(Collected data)
-=-=-=-=-

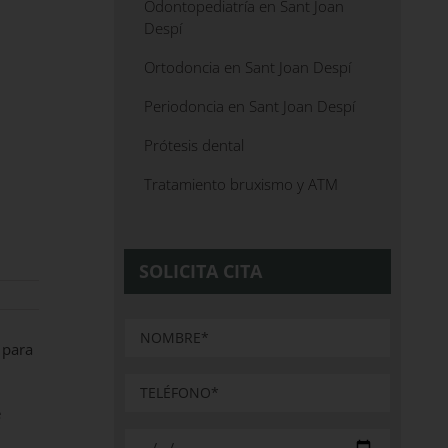
Odontopediatría en Sant Joan
Despí
Ortodoncia en Sant Joan Despí
Periodoncia en Sant Joan Despí
Prótesis dental
Tratamiento bruxismo y ATM
SOLICITA CITA
 para
e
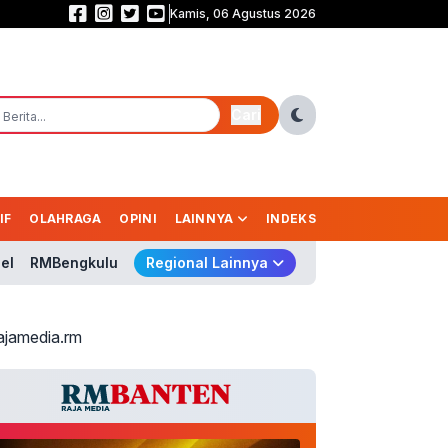
Kamis, 06 Agustus 2026
FINAL PANAS! Persib Dijagokan Angkat Trofi, Persebaya Siap Bikin Kejutan
Cari
IF
OLAHRAGA
OPINI
LAINNYA
INDEKS
el
RMBengkulu
Regional Lainnya
ajamedia.rm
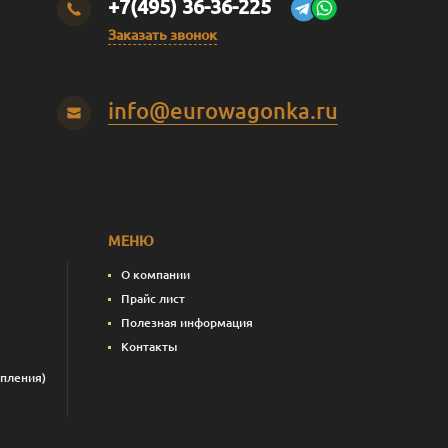
+7(495) 36-36-225
Заказать звонок
info@eurowagonka.ru
МЕНЮ
О компании
Прайс лист
Полезная информация
Контакты
пления)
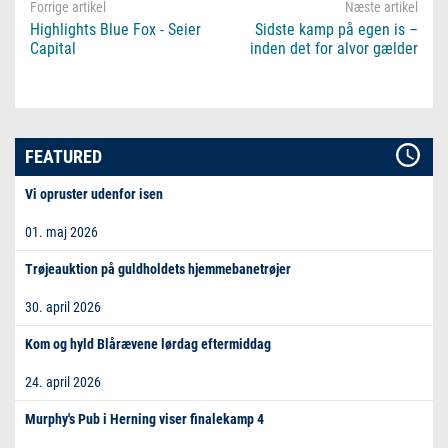
Highlights Blue Fox - Seier
Sidste kamp på egen is –
Capital
inden det for alvor gælder
FEATURED
Vi opruster udenfor isen
01. maj 2026
Trøjeauktion på guldholdets hjemmebanetrøjer
30. april 2026
Kom og hyld Blårævene lørdag eftermiddag
24. april 2026
Murphy's Pub i Herning viser finalekamp 4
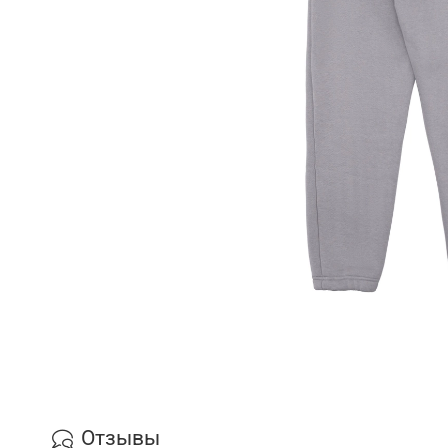
Отзывы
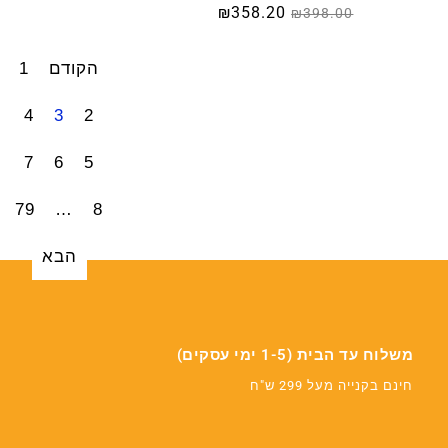
₪
358.20
₪
398.00
הקודם
1
4
3
2
7
6
5
79
…
8
הבא
משלוח עד הבית (1-5 ימי עסקים)
חינם בקנייה מעל 299 ש"ח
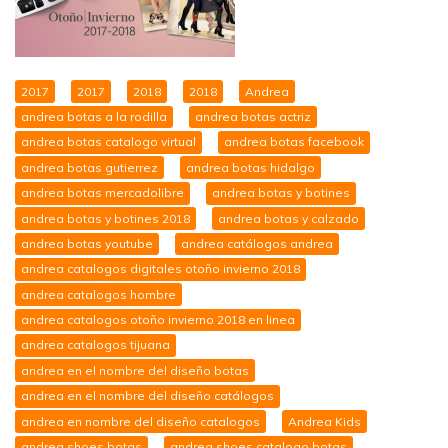
2017
2017
2018
2018
Andrea
andrea botas a la rodilla
andrea botas actriz
andrea botas catalogo virtual
andrea botas facebook
andrea botas gutierrez
andrea botas hidalgo
andrea botas mercadolibre
andrea botas y botines
andrea botas y botines 2018
andrea botas y calzado
andrea botas youtube
andrea catálogos andrea
andrea catalogos digitales otoño invierno 2018
andrea catalogos hombre
andrea catalogos otoño invierno 2018 en linea
andrea catalogos tijuana
andrea en el nombre del diseño botas
andrea en el nombre del diseño catálogos
andrea en nombre del diseño catalogos
Andrea Kids
andrea shoes botas
andrea shoes catalogo botas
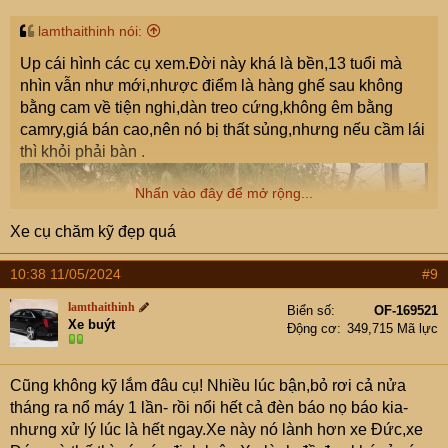
lamthaithinh nói:
Up cái hình các cụ xem.Đời này khá là bền,13 tuổi mà
nhìn vẫn như mới,nhược điểm là hàng ghế sau không
bằng cam về tiện nghi,dàn treo cứng,không êm bằng
camry,giá bán cao,nên nó bị thất sủng,nhưng nếu cầm lái
thì khỏi phải bàn .
Nhấn vào đây để mở rộng...
Xe cụ chăm kỹ đẹp quá
10:38 11/05/2024
#9
lamthaithinh
Biển số
OF-169521
Xe buýt
Động cơ
349,715 Mã lực
Cũng không kỹ lắm đâu cụ! Nhiều lúc bận,bỏ rơi cả nửa
tháng ra nổ máy 1 lần- rồi nổi hết cả đèn báo nọ báo kia-
nhưng xử lý lúc là hết ngay.Xe này nó lành hơn xe Đức,xe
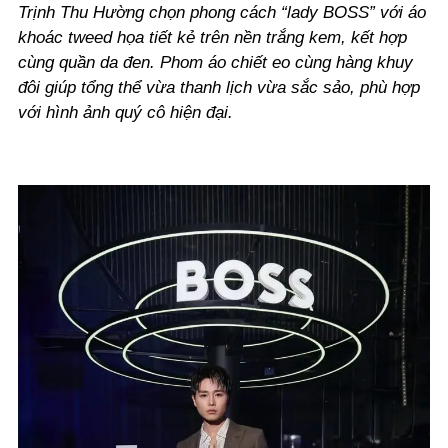
Trịnh Thu Hường chọn phong cách “lady BOSS” với áo
khoác tweed họa tiết kẻ trên nền trắng kem, kết hợp
cùng quần da đen. Phom áo chiết eo cùng hàng khuy
đôi giúp tổng thể vừa thanh lịch vừa sắc sảo, phù hợp
với hình ảnh quý cô hiện đại.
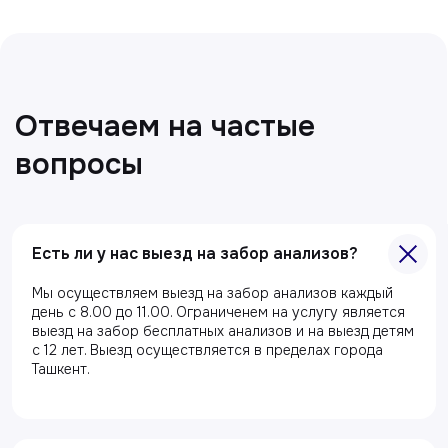
Есть ли у нас выезд на забор анализов?
Главная
Мы осуществляем выезд на забор анализов каждый
О клиники
день с 8.00 до 11.00. Ограниченем на услугу является
выезд на забор бесплатных анализов и на выезд детям
Акции
с 12 лет. Выезд осуществляется в пределах города
Ташкент.
Специалисты
Полезные статьи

-=-=-=-=-

**TASK DESCRIPTION**
From the records above, copy each line in which the string "nombre" occurs.

**RESPONSE**
andrea en el nombre del diseño botas
andrea en el nombre del diseño catálogos
andrea en nombre del diseño catalogos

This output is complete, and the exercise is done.